While it may be questionable whether a medical opinion that causal relationship is "most likely" is inadequately unequivocal,*fn1 nevertheless, there was no error here, since the referee was free to prefer and accept the testimony of Dr. Tornay which denied causal relationship. It is clear, of course, that the referee's acceptance of the medical opinion of one expert medical witness over another is within his prerogatives and certainly is not the basis for a contention that such selection constitutes reversible error. City of Hazleton v. Workmen's Compensation Appeal Board (DeCusatis), 35 Pa. Commonwealth Ct. 477, 386 A.2d 1067 (1978).
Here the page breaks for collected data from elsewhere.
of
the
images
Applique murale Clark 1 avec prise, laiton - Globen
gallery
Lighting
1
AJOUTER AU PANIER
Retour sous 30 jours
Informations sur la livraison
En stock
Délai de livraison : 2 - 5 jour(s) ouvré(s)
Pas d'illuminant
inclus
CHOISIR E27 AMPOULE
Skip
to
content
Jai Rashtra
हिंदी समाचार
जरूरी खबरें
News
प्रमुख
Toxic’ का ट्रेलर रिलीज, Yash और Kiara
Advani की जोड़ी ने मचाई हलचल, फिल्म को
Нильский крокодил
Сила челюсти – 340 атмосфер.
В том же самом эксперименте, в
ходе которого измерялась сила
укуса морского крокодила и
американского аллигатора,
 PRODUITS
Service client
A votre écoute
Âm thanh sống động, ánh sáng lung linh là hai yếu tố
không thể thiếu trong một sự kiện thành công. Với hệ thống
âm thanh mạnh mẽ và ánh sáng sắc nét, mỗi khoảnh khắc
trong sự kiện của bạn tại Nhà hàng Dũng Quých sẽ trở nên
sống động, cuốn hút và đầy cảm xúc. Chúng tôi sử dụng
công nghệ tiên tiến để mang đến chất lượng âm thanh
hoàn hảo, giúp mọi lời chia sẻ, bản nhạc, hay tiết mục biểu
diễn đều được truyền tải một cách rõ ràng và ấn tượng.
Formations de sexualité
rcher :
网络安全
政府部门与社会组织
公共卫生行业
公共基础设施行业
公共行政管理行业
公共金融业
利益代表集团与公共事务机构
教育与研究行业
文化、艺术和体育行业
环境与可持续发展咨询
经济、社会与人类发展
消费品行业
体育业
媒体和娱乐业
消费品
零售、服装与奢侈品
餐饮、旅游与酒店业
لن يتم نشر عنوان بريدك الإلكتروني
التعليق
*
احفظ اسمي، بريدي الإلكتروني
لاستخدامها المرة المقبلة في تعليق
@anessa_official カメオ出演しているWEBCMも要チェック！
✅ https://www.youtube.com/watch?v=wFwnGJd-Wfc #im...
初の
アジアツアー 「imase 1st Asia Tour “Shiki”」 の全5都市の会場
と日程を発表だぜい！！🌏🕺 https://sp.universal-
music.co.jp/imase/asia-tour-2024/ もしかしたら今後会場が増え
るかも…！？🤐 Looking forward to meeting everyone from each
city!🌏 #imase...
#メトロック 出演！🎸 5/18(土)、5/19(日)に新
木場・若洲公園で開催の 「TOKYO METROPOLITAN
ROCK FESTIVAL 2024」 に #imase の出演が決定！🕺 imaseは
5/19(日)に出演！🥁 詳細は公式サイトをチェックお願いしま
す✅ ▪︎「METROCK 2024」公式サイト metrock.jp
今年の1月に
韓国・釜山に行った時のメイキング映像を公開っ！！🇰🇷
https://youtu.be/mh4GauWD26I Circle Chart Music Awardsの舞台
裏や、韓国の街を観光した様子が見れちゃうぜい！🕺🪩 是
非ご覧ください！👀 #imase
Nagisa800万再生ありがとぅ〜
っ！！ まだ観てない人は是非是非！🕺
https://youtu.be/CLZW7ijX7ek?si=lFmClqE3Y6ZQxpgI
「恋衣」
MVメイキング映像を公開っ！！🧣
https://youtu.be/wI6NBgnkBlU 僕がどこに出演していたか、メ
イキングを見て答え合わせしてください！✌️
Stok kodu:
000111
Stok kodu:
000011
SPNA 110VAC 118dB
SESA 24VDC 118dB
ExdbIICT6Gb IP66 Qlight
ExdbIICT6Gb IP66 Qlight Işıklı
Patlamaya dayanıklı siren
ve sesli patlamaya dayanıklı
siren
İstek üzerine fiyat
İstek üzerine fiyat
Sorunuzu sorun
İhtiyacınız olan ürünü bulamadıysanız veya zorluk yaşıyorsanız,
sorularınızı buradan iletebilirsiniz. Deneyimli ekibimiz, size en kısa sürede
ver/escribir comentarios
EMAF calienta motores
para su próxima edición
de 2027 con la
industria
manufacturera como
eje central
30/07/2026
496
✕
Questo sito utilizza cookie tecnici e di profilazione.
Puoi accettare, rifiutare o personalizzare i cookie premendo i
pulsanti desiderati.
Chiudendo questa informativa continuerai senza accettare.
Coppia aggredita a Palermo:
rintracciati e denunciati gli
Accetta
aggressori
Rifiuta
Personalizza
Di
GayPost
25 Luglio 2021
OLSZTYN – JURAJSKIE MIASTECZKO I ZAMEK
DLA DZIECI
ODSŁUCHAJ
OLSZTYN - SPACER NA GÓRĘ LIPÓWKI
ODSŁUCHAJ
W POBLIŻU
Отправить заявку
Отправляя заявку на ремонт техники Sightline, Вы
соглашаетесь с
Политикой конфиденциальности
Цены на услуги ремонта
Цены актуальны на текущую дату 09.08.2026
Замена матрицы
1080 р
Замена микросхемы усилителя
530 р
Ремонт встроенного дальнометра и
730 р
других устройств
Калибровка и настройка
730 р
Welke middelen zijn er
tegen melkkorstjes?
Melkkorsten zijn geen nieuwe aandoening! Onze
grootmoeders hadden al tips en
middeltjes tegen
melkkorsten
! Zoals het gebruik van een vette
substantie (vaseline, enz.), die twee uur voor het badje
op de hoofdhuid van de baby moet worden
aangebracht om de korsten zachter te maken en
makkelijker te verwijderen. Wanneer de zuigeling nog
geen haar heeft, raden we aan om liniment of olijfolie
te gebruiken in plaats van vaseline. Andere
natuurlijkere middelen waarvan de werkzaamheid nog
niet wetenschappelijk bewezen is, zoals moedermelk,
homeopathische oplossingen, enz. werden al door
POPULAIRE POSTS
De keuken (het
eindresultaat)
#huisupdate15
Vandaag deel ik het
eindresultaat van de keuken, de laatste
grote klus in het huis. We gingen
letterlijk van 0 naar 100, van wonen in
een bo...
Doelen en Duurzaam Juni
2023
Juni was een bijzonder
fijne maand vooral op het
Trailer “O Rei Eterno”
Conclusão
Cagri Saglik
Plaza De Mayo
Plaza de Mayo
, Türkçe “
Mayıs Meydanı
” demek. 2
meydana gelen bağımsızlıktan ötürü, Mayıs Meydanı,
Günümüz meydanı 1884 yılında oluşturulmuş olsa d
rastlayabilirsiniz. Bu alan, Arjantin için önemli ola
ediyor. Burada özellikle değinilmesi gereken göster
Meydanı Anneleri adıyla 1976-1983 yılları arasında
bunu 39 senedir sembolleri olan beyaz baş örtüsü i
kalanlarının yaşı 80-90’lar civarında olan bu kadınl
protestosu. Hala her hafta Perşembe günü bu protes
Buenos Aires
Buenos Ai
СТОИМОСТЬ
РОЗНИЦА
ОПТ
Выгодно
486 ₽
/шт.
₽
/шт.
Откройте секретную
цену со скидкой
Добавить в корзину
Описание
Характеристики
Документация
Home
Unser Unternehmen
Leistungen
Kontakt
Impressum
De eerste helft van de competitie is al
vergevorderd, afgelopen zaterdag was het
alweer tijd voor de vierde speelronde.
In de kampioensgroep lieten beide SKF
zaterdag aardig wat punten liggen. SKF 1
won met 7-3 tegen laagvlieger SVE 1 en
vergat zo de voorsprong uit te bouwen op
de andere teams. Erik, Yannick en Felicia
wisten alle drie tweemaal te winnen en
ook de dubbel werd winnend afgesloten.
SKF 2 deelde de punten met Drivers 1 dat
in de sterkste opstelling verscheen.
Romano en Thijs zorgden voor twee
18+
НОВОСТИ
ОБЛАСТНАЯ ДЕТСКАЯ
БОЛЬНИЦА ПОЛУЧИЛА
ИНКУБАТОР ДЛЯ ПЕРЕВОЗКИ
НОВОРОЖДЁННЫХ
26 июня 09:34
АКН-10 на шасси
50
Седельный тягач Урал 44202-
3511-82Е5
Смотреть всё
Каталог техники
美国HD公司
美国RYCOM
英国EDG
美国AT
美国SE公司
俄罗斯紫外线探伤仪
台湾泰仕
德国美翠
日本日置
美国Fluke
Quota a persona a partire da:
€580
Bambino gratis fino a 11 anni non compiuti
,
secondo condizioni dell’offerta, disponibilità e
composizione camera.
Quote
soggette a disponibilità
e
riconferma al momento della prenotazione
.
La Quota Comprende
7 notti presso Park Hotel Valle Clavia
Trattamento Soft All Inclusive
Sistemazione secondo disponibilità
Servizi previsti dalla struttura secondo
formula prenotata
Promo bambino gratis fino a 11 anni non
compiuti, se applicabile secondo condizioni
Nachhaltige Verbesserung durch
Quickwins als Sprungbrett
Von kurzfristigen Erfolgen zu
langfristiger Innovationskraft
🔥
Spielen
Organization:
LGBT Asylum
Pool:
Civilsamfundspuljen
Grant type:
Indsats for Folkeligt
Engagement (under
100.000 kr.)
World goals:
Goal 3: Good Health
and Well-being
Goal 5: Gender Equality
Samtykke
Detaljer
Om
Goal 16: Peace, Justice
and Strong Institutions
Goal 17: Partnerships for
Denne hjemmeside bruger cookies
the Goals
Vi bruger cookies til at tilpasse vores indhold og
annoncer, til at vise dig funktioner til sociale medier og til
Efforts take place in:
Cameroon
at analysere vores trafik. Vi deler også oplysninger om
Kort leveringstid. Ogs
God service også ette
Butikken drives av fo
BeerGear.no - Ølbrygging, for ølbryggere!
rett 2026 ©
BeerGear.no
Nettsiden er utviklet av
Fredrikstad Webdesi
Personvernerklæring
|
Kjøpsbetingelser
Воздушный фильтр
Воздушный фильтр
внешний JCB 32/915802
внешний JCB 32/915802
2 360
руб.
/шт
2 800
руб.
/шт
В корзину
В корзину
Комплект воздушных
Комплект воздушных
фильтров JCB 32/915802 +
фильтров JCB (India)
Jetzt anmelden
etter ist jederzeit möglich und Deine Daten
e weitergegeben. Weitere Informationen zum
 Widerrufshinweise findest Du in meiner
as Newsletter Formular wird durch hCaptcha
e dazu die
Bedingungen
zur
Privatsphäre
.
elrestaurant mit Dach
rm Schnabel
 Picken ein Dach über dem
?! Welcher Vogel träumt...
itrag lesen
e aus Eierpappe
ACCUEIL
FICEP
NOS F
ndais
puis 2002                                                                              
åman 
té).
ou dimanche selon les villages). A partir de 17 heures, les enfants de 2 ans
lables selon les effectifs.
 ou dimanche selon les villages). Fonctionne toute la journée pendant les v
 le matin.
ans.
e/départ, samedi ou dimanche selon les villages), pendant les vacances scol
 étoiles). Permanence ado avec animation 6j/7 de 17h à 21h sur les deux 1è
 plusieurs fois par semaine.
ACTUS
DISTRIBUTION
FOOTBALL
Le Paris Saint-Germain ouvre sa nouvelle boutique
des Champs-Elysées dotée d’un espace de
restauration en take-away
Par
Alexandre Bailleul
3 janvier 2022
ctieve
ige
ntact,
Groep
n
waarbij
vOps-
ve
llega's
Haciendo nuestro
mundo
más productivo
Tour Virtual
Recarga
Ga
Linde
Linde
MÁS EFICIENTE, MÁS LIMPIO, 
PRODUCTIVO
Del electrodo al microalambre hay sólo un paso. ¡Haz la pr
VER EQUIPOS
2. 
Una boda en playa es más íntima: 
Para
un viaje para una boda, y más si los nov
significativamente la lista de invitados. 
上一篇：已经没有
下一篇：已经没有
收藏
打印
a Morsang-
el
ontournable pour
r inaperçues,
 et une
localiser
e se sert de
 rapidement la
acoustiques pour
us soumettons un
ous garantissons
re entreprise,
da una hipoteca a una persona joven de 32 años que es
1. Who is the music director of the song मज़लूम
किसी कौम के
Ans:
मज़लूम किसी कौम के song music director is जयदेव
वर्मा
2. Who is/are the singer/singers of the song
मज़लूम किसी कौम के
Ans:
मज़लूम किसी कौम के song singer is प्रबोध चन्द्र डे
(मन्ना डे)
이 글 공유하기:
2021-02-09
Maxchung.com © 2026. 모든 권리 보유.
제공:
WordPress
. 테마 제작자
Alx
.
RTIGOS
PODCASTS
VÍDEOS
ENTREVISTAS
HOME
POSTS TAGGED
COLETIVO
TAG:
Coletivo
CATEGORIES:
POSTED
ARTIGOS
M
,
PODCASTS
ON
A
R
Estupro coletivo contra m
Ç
[ 104 Pa. Commw. Page 296]
Finally, we find no merit in Petitioner's contention that the referee erred in allowing into evidence testimony as to Claimant's competence as a teacher. Since the crux of this case was whether or not Claimant's behavior which caused his disability was part of his on-going emotional instability brought on by his manicdepressive illness, or whether the behavior was attributable to events during his classroom sessions such as those on June 2, 1977 and on January 26, 1978, it was relevant to offer testimony as to his behavior generally, as compared with his reaction to such specific events as detailed by Claimant. Accordingly, we find no error in the admission of such testimony.
While we agree with the majority of the Board that the notice issue is non-determinative in this case because of other findings against Claimant which are clearly supported by substantial evidence, we note that specific notice is no longer required under the provisions of The Pennsylvania Workmen's Compensation Act, Katz v. Evening Bulletin, 485 Pa. 536, 403 A.2d 518 (1979). Beaver Supermarket v. Workmen's Compensation Appeal Board (Sheldrake), 56 Pa. Commonwealth Ct. 505, 424 A.2d 1023 (1981).
In view of the foregoing, there being no demonstrable, reversible error, we will affirm the order of the Workmen's Compensation Board.
Now, March 3, 1987, the order of the Workmen's Compensation Appeal Board, No. A-85411, dated April 19, 1984, is hereby affirmed.